■ TEXTE PROPOSÉ ■
■ ■ ■ ■

Le tribunal correctionnel de Paris doit rendre lundi sa décision dans le procès pour cyberharcèlement de dix personnes accusées d'avoir diffusé ou relayé sur les réseaux sociaux des insultes et rumeurs sur Brigitte Macron, liées à son genre et à son écart d'âge avec son mari le président français Emmanuel Macron.
Courtier, professeur de sport, élu local, médium... Des peines de trois à douze mois de prison avec sursis et des amendes pouvant atteindre 8.000 euros ont été requises contre ces dix prévenus, âgés de 41 à 65 ans, lors d'un procès très médiatisé qui s'est déroulé les 27 et 28 octobre derniers.
Absente du procès, Brigitte Macron, 72 ans, avait expliqué aux enquêteurs en déposant sa plainte fin août 2024 que la rumeur la présentant comme une femme transgenre avait eu "un très fort retentissement" sur son entourage et sur elle-même, rapportant que ses petits-enfants entendaient dire que "leur grand-mère est un homme".
Devant une salle comble, sa fille Tiphaine Auzière a confirmé l'impact de cette infox mondiale sur la santé de sa mère, "en permanence sur le qui-vive" face à la remise en cause continuelle de son "identité".

■ ■ ■ ■

■ DONNÉES ■

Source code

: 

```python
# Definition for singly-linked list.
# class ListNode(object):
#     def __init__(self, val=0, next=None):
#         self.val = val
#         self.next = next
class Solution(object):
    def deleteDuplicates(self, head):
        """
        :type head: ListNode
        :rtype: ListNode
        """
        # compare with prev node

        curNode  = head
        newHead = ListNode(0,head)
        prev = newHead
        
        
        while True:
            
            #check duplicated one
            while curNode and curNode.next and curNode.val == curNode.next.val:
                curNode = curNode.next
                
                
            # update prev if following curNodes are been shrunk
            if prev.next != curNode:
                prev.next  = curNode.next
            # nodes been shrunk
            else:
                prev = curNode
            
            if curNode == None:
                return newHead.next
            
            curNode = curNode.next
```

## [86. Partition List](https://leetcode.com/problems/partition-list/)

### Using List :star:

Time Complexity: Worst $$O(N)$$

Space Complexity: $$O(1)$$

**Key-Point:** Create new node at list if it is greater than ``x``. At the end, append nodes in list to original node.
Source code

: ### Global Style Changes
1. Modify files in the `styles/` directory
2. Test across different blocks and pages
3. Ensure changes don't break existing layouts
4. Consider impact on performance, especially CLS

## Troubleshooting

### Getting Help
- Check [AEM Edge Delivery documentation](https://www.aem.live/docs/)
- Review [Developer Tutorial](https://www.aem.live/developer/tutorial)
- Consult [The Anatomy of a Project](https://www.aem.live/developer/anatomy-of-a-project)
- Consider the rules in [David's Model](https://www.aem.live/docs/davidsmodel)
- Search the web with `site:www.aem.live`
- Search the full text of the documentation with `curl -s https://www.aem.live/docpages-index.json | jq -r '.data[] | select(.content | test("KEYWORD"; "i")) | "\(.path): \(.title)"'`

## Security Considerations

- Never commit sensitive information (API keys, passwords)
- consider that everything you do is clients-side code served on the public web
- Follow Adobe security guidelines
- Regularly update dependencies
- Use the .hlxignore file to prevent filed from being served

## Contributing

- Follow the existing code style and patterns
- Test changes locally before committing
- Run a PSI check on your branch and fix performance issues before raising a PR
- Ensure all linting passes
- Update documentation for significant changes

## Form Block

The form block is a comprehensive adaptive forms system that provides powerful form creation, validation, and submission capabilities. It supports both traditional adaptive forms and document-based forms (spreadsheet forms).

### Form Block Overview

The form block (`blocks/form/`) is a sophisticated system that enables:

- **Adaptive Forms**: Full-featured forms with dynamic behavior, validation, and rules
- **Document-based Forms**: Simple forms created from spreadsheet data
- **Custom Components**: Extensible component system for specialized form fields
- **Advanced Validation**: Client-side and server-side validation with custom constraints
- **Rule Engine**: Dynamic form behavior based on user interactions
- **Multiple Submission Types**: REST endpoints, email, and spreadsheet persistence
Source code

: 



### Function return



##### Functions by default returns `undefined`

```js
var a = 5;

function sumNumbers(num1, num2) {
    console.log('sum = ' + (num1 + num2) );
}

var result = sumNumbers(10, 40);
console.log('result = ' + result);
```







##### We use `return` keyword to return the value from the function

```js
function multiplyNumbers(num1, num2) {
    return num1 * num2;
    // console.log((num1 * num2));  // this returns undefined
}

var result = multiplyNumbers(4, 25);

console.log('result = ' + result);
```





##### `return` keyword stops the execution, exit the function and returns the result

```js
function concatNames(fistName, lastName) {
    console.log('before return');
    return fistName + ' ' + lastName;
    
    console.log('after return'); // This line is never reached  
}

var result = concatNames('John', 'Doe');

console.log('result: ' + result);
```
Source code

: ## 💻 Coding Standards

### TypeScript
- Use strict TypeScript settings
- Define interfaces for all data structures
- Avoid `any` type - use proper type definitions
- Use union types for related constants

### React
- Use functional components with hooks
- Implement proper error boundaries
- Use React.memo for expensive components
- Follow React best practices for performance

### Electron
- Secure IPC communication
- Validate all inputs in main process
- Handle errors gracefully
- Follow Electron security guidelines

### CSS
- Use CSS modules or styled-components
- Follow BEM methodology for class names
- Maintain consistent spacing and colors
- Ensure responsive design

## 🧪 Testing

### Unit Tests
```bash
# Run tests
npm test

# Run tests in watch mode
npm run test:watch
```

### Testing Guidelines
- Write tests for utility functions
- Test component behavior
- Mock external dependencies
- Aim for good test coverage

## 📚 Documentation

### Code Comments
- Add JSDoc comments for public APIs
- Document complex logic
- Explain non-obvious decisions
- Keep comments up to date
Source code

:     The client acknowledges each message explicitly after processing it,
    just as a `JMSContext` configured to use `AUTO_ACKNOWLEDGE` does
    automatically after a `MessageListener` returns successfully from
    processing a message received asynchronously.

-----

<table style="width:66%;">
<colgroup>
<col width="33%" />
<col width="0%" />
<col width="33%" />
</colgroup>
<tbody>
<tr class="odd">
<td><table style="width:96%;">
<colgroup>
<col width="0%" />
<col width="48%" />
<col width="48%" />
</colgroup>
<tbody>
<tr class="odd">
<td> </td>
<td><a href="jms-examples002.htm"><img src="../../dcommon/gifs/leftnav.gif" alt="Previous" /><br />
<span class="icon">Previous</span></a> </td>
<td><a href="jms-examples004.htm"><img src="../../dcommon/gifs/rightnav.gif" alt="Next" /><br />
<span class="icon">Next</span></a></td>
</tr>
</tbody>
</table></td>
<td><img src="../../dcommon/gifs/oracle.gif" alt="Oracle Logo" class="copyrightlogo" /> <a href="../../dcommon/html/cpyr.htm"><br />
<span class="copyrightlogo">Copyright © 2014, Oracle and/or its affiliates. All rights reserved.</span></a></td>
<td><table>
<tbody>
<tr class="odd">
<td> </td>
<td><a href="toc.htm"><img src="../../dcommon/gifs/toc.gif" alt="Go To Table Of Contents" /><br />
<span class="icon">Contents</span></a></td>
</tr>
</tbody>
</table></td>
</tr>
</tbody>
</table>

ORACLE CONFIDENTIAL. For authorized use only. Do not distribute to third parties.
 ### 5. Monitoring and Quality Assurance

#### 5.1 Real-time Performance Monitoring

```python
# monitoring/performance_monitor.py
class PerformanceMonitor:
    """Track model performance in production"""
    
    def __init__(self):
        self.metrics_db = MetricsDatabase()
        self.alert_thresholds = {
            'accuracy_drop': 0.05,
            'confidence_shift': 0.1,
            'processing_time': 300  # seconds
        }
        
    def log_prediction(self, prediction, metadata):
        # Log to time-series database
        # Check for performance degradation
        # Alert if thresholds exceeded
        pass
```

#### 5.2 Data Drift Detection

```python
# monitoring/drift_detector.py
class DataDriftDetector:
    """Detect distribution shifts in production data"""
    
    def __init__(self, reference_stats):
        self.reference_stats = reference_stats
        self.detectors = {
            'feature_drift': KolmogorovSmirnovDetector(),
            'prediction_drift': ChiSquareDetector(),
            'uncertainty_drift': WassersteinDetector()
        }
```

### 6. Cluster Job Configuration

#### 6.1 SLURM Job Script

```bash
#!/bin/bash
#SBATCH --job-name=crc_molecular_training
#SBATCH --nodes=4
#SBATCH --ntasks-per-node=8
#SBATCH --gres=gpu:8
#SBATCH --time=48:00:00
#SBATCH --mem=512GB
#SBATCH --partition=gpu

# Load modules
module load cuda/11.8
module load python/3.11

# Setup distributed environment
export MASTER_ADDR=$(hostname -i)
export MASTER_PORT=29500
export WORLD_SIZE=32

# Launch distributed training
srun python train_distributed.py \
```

■ ■ ■ ■

Poursuivez l'article sur le procès pour cyberharcèlement visant Brigitte Macron, à partir de sa dernière phrase.

Les réquisitions les plus lourdes ont visé les prévenus jugés les plus influents sur les réseaux sociaux, qualifiés d'"instigateurs" par le procureur Hervé Tétier: l'écrivain Aurélien Poirson-Atlan, alias Zoé Sagan sur les réseaux, la médium Amandine Roy et le galeriste Bertrand Scholler.
Les sept autres ont été présentés comme des "suiveurs" qui se seraient "laissés aller" depuis "leur canapé", certains s'étant simplement contentés de relayer ou de "liker" quelques publications.
La plupart des prévenus ont exprimé leur surprise d'avoir à se justifier de posts "satiriques", invoquant la liberté d'expression ou le droit d'informer face à une vérité "cachée".
- "Devenir Brigitte" -
Sur son compte X, suspendu depuis, Zoé Sagan, 41 ans, avait qualifié l'écart d'âge entre les époux Macron - 24 ans - de "crime sexuel" et de "pédophilie cautionnée par l'Etat".
Le publicitaire est également connu pour avoir diffusé en 2020 des vidéos à caractère sexuel de Benjamin Griveaux, ancien ministre macroniste contraint de renoncer à se présenter à la mairie de Paris.
Amandine Roy, 51 ans, est à l'origine d'une vidéo virale de quatre heures publiée en 2021, depuis retirée, affirmant que Brigitte Macron n'aurait jamais existé et que son frère Jean-Michel aurait pris son identité après avoir changé de sexe.
Condamnée en première instance pour diffamation en septembre 2024 dans un autre procès, elle a été relaxée en appel le 10 juillet. La Première dame française, qui s'est pourvue en cassation avec son frère, avait expliqué que cette vidéo réalisée avec Natacha Rey - qui ne comparaît pas à ce procès - avait largement contribué à amplifier la rumeur.
Egalement absent de ce procès pour cyberharcèlement, le journaliste Xavier Poussard, dont le cas a été disjoint, est présenté comme l'autre grand instigateur de cette infox mondiale.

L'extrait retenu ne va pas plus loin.